## SOURCE DATA
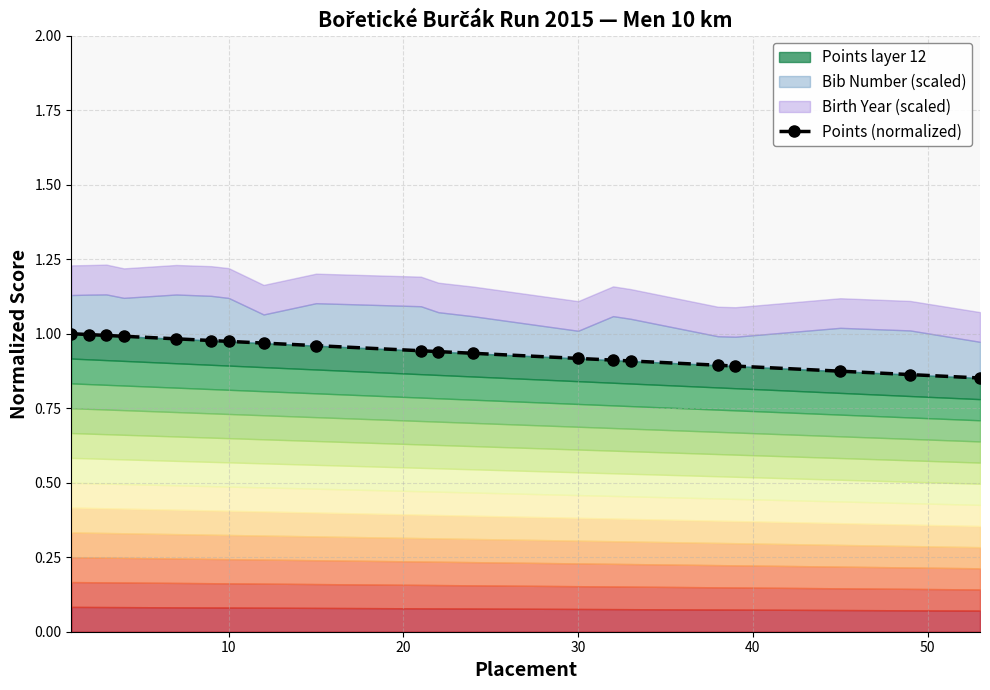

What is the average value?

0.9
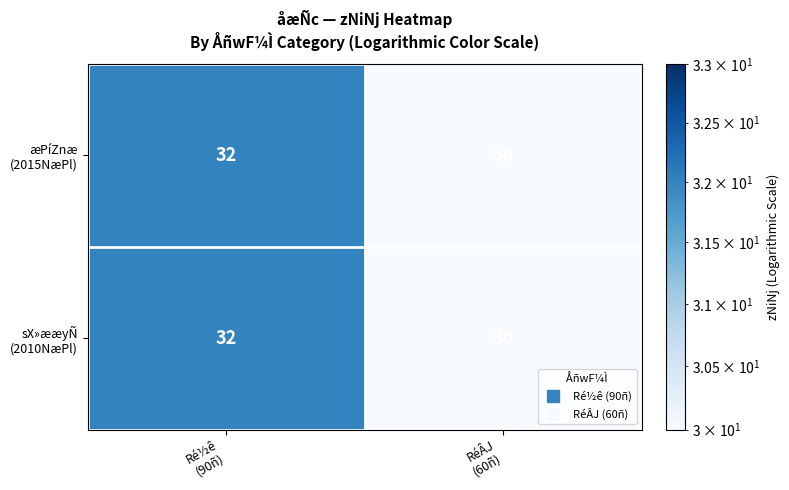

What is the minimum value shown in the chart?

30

--

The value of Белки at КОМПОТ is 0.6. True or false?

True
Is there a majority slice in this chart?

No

## ASSIGNMENT
Please pull out each line of the listing above that contains the word "True" and copy those lines.

## RESPONSE AREA
The value of Белки at КОМПОТ is 0.6. True or false?
True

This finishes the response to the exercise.